Latent Dirichlet Allocation (LDA) Topic Modeling¶

Description of methods in this notebook: This notebook demonstrates how to do topic modeling on a JSTOR and/or Portico dataset using Python. The following processes are described:

Importing your dataset
Importing libraries including gensim, nltk, and pyLDAvis
Writing a helper function to help clean up a single token
Building a gensim dictionary and training the model
Computing a topic list
Visualizing the topic list

Difficulty: Intermediate

Purpose: Learning (Optimized for explanation over code)

Knowledge Required:

Knowledge Recommended:

Exploring Metadata
A familiarity with gensim is helpful but not required.

Completion time: 90 minutes

Data Format: JSTOR/Portico JSON Lines (.jsonl)

Libraries Used:

json to convert our dataset from json lines format to a Python list
gensim to accomplish the topic modeling
NLTK to help clean up our dataset
pyldavis to visualize our topic model

What is Topic Modeling?¶

Topic modeling is a machine learning technique that attempts to discover groupings of words (called topics) that commonly occur together in a body of texts. The body of texts could be anything from journal articles to newspaper articles to tweets.

Topic modeling is an unsupervised, clustering technique for text. We give the machine a series of texts that it then attempts to cluster the texts into a given number of topics. There is also a supervised, clustering technique called Topic Classification, where we supply the machine with examples of pre-labeled topics and then see if the machine can identify them given the examples.

Topic modeling is usually considered an exploratory technique; it helps us discover new patterns within a set of texts.

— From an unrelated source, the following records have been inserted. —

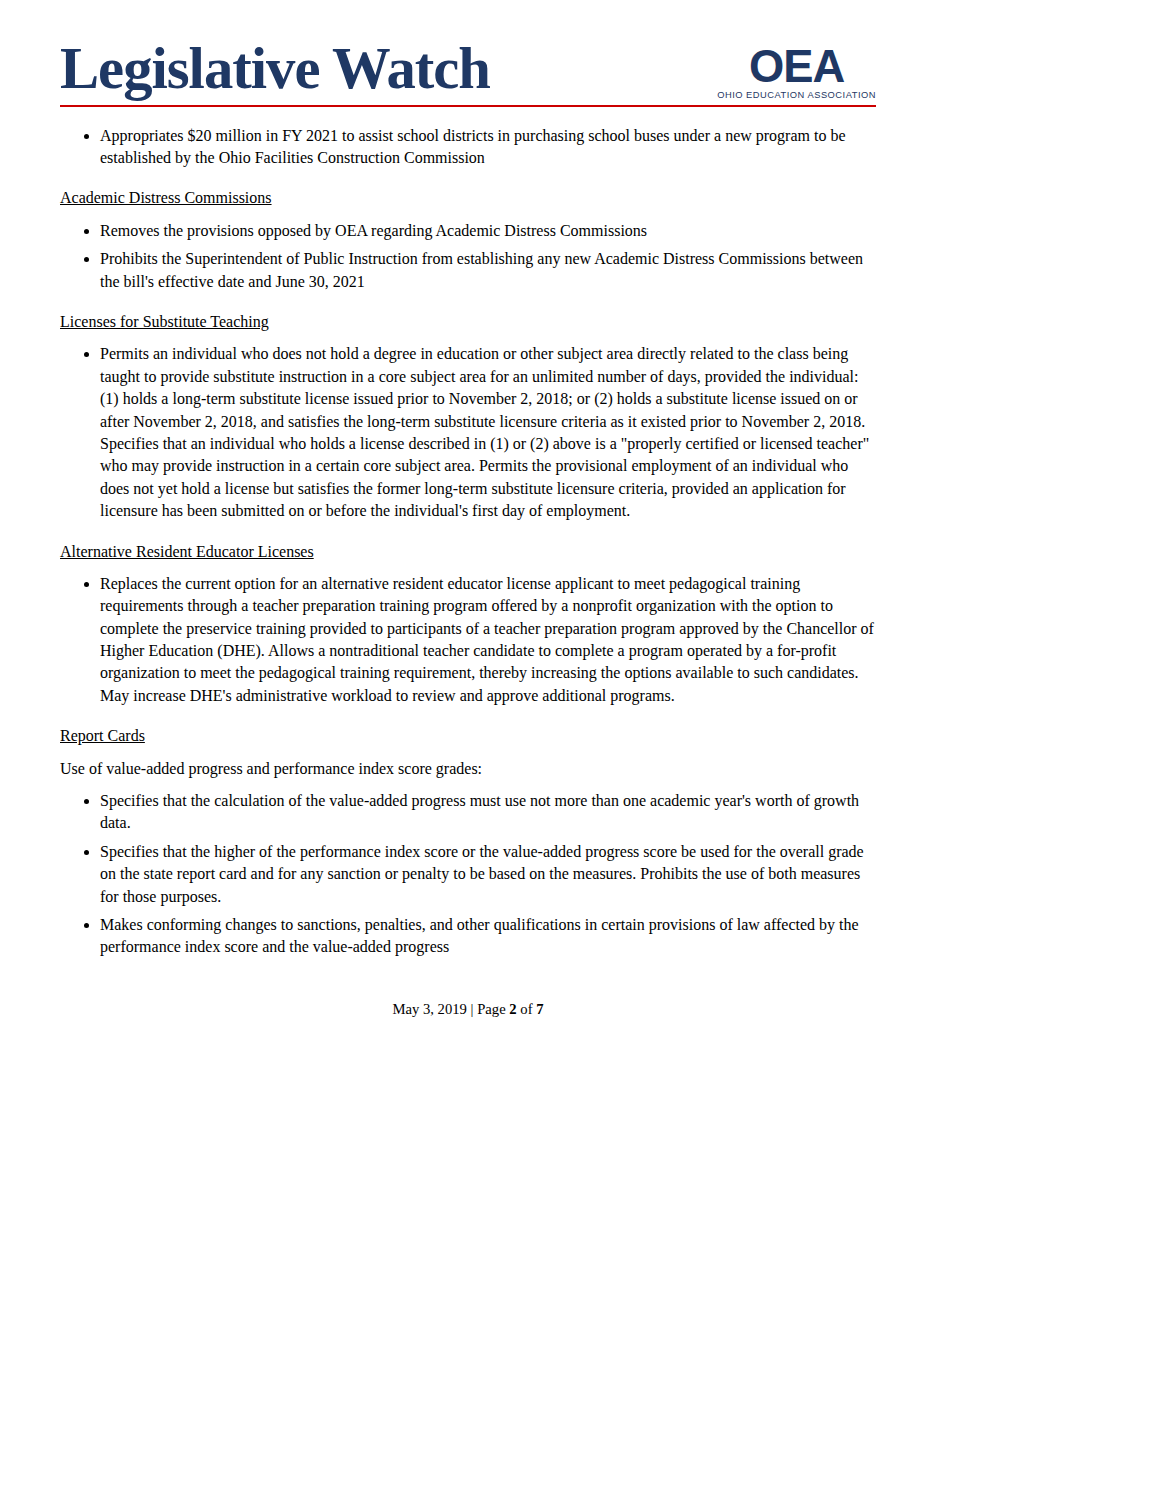Legislative Watch
OEA
OHIO EDUCATION ASSOCIATION
Appropriates $20 million in FY 2021 to assist school districts in purchasing school buses under a new program to be established by the Ohio Facilities Construction Commission
Academic Distress Commissions
Removes the provisions opposed by OEA regarding Academic Distress Commissions
Prohibits the Superintendent of Public Instruction from establishing any new Academic Distress Commissions between the bill's effective date and June 30, 2021
Licenses for Substitute Teaching
Permits an individual who does not hold a degree in education or other subject area directly related to the class being taught to provide substitute instruction in a core subject area for an unlimited number of days, provided the individual: (1) holds a long-term substitute license issued prior to November 2, 2018; or (2) holds a substitute license issued on or after November 2, 2018, and satisfies the long-term substitute licensure criteria as it existed prior to November 2, 2018. Specifies that an individual who holds a license described in (1) or (2) above is a "properly certified or licensed teacher" who may provide instruction in a certain core subject area. Permits the provisional employment of an individual who does not yet hold a license but satisfies the former long-term substitute licensure criteria, provided an application for licensure has been submitted on or before the individual's first day of employment.
Alternative Resident Educator Licenses
Replaces the current option for an alternative resident educator license applicant to meet pedagogical training requirements through a teacher preparation training program offered by a nonprofit organization with the option to complete the preservice training provided to participants of a teacher preparation program approved by the Chancellor of Higher Education (DHE). Allows a nontraditional teacher candidate to complete a program operated by a for-profit organization to meet the pedagogical training requirement, thereby increasing the options available to such candidates. May increase DHE's administrative workload to review and approve additional programs.
Report Cards
Use of value-added progress and performance index score grades:
Specifies that the calculation of the value-added progress must use not more than one academic year's worth of growth data.
Specifies that the higher of the performance index score or the value-added progress score be used for the overall grade on the state report card and for any sanction or penalty to be based on the measures. Prohibits the use of both measures for those purposes.
Makes conforming changes to sanctions, penalties, and other qualifications in certain provisions of law affected by the performance index score and the value-added progress
May 3, 2019 | Page 2 of 7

Topic Classification, using labeled data, is intended to be a predictive technique; we want it to find more things like the examples we give it.

Import your dataset¶

You'll use the tdm_client library to automatically upload your dataset. We import the Dataset module from the tdm_client library. The tdm_client library contains functions for connecting to the JSTOR server containing our corpus dataset. To analyze your dataset, use the dataset ID provided when you created your dataset. A copy of your dataset ID was sent to your email when you created your corpus. It should look like a long series of characters surrounded by dashes. If you haven't created a dataset, feel free to use a sample dataset. Here's a list by discipline. Advanced users can also upload a dataset from their local machine.

In [ ]:

#Importing your dataset with a dataset ID
import tdm_client
#Load the sample dataset, the full run of Shakespeare Quarterly from 1950-2013.
tdm_client.get_dataset("7e41317e-740f-e86a-4729-20dab492e925", "sampleJournalAnalysis") #Insert your dataset ID on this line
# Load the sample dataset, the full run of Negro American Literature Forum (1967-1976) + Black American Literature Forum (1976-1991) + African American Review (1992-2016).
#tdm_client.get_dataset("b4668c50-a970-c4d7-eb2c-bb6d04313542", "sampleJournalAnalysis")

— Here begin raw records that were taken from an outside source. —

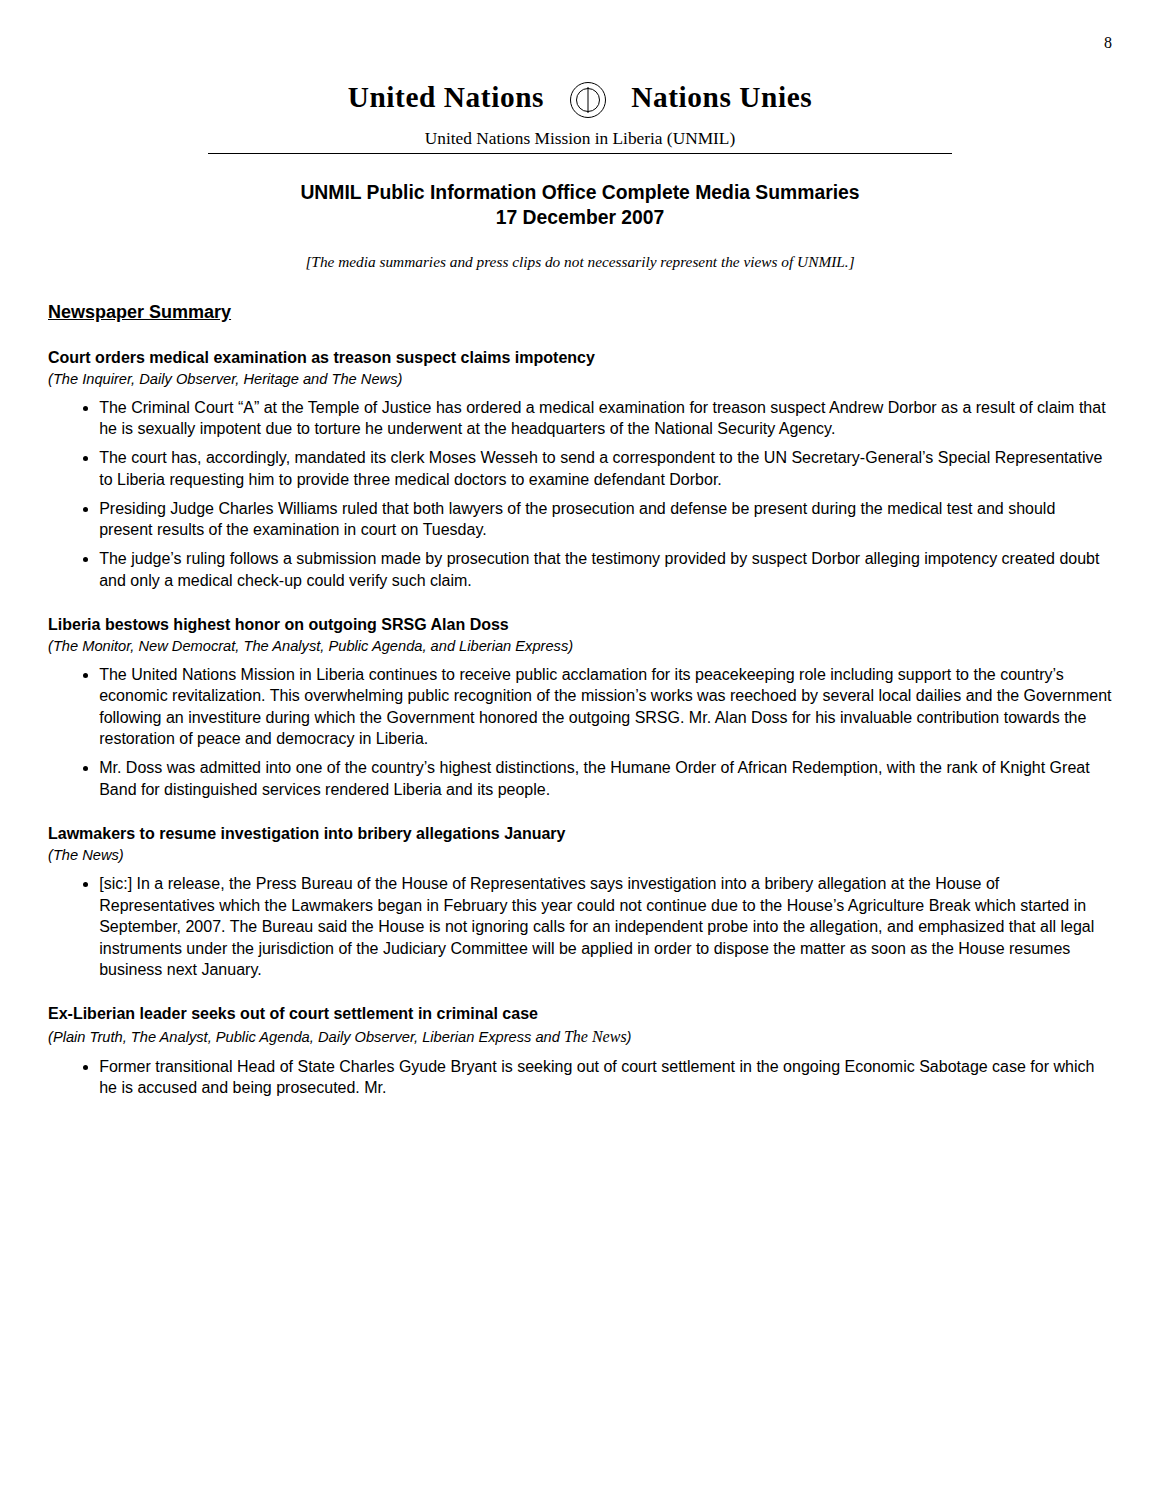8
United Nations Nations Unies
United Nations Mission in Liberia (UNMIL)
UNMIL Public Information Office Complete Media Summaries
17 December 2007
[The media summaries and press clips do not necessarily represent the views of UNMIL.]
Newspaper Summary
Court orders medical examination as treason suspect claims impotency
(The Inquirer, Daily Observer, Heritage and The News)
The Criminal Court “A” at the Temple of Justice has ordered a medical examination for treason suspect Andrew Dorbor as a result of claim that he is sexually impotent due to torture he underwent at the headquarters of the National Security Agency.
The court has, accordingly, mandated its clerk Moses Wesseh to send a correspondent to the UN Secretary-General’s Special Representative to Liberia requesting him to provide three medical doctors to examine defendant Dorbor.
Presiding Judge Charles Williams ruled that both lawyers of the prosecution and defense be present during the medical test and should present results of the examination in court on Tuesday.
The judge’s ruling follows a submission made by prosecution that the testimony provided by suspect Dorbor alleging impotency created doubt and only a medical check-up could verify such claim.
Liberia bestows highest honor on outgoing SRSG Alan Doss
(The Monitor, New Democrat, The Analyst, Public Agenda, and Liberian Express)
The United Nations Mission in Liberia continues to receive public acclamation for its peacekeeping role including support to the country’s economic revitalization. This overwhelming public recognition of the mission’s works was reechoed by several local dailies and the Government following an investiture during which the Government honored the outgoing SRSG. Mr. Alan Doss for his invaluable contribution towards the restoration of peace and democracy in Liberia.
Mr. Doss was admitted into one of the country’s highest distinctions, the Humane Order of African Redemption, with the rank of Knight Great Band for distinguished services rendered Liberia and its people.
Lawmakers to resume investigation into bribery allegations January
(The News)
[sic:] In a release, the Press Bureau of the House of Representatives says investigation into a bribery allegation at the House of Representatives which the Lawmakers began in February this year could not continue due to the House’s Agriculture Break which started in September, 2007. The Bureau said the House is not ignoring calls for an independent probe into the allegation, and emphasized that all legal instruments under the jurisdiction of the Judiciary Committee will be applied in order to dispose the matter as soon as the House resumes business next January.
Ex-Liberian leader seeks out of court settlement in criminal case
(Plain Truth, The Analyst, Public Agenda, Daily Observer, Liberian Express and The News)
Former transitional Head of State Charles Gyude Bryant is seeking out of court settlement in the ongoing Economic Sabotage case for which he is accused and being prosecuted. Mr.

Define a function for processing tokens from the extracted features for volumes in the curated dataset. This function:

lowercases all tokens
discards all tokens less than 4 characters
discards non alphabetical tokens - e.g. --9
removes stopwords using NLTK's stopword list
Lemmatizes the token using NLTK's WordNetLemmatizer

In [ ]:

from nltk.stem.wordnet import WordNetLemmatizer
from nltk.corpus import stopwords
stop_words = set(stopwords.words('english'))

def process_token(token):
    token = token.lower()
    if len(token) < 4:
        return
    if not(token.isalpha()):
        return
    if token in stop_words:
        return
    return WordNetLemmatizer().lemmatize(token)

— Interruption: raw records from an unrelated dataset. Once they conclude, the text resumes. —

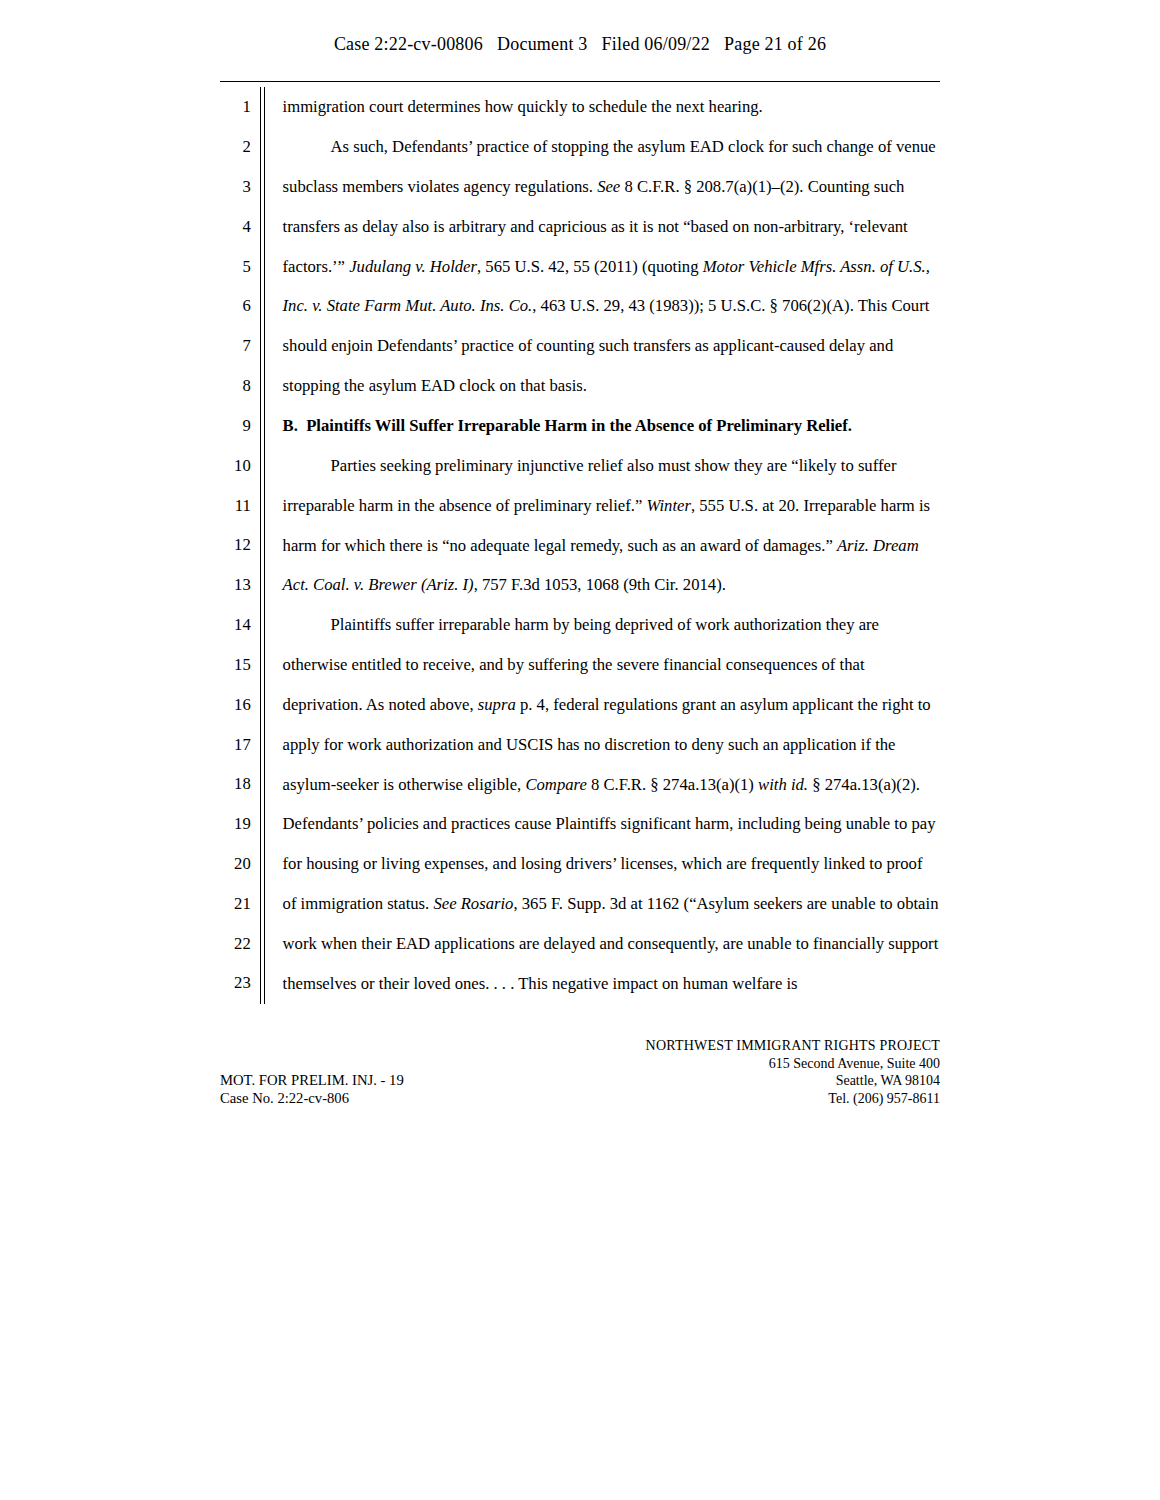Case 2:22-cv-00806 Document 3 Filed 06/09/22 Page 21 of 26
1
2
3
4
5
6
7
8
9
10
11
12
13
14
15
16
17
18
19
20
21
22
23
immigration court determines how quickly to schedule the next hearing.
As such, Defendants’ practice of stopping the asylum EAD clock for such change of venue subclass members violates agency regulations. See 8 C.F.R. § 208.7(a)(1)–(2). Counting such transfers as delay also is arbitrary and capricious as it is not “based on non-arbitrary, ‘relevant factors.’” Judulang v. Holder, 565 U.S. 42, 55 (2011) (quoting Motor Vehicle Mfrs. Assn. of U.S., Inc. v. State Farm Mut. Auto. Ins. Co., 463 U.S. 29, 43 (1983)); 5 U.S.C. § 706(2)(A). This Court should enjoin Defendants’ practice of counting such transfers as applicant-caused delay and stopping the asylum EAD clock on that basis.
B. Plaintiffs Will Suffer Irreparable Harm in the Absence of Preliminary Relief.
Parties seeking preliminary injunctive relief also must show they are “likely to suffer irreparable harm in the absence of preliminary relief.” Winter, 555 U.S. at 20. Irreparable harm is harm for which there is “no adequate legal remedy, such as an award of damages.” Ariz. Dream Act. Coal. v. Brewer (Ariz. I), 757 F.3d 1053, 1068 (9th Cir. 2014).
Plaintiffs suffer irreparable harm by being deprived of work authorization they are otherwise entitled to receive, and by suffering the severe financial consequences of that deprivation. As noted above, supra p. 4, federal regulations grant an asylum applicant the right to apply for work authorization and USCIS has no discretion to deny such an application if the asylum-seeker is otherwise eligible, Compare 8 C.F.R. § 274a.13(a)(1) with id. § 274a.13(a)(2). Defendants’ policies and practices cause Plaintiffs significant harm, including being unable to pay for housing or living expenses, and losing drivers’ licenses, which are frequently linked to proof of immigration status. See Rosario, 365 F. Supp. 3d at 1162 (“Asylum seekers are unable to obtain work when their EAD applications are delayed and consequently, are unable to financially support themselves or their loved ones. . . . This negative impact on human welfare is
MOT. FOR PRELIM. INJ. - 19
Case No. 2:22-cv-806
NORTHWEST IMMIGRANT RIGHTS PROJECT
615 Second Avenue, Suite 400
Seattle, WA 98104
Tel. (206) 957-8611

Loop through the documents in the dataset and build a list of doucments where each document is a list of tokens.

In [ ]:

import json

documents = []
doc_count = 0
# Limit the number of documents, set to None to not limit.
limit_to = 25

with open("./datasets/sampleJournalAnalysis.jsonl") as input_file:
    for line in input_file:
        doc = json.loads(line)
        unigram_count = doc["unigramCount"]
        document_tokens = []
        for token, count in unigram_count.items():
            clean_token = process_token(token)
            if clean_token is None:
                continue
            document_tokens += [clean_token] * count
        documents.append(document_tokens)
        doc_count += 1 
        if (limit_to is not None) and (doc_count >= limit_to):
            break
                

Build a gensim dictionary corpus and then train the model. More information about parameters can be found at the Gensim LDA Model page.

In [ ]:

import gensim

num_topics = 7 # Change the number of topics

dictionary = gensim.corpora.Dictionary(documents)

# Remove terms that appear in less than 10% of documents and more than 75% of documents.
dictionary.filter_extremes(no_below=doc_count * .10, no_above=0.75)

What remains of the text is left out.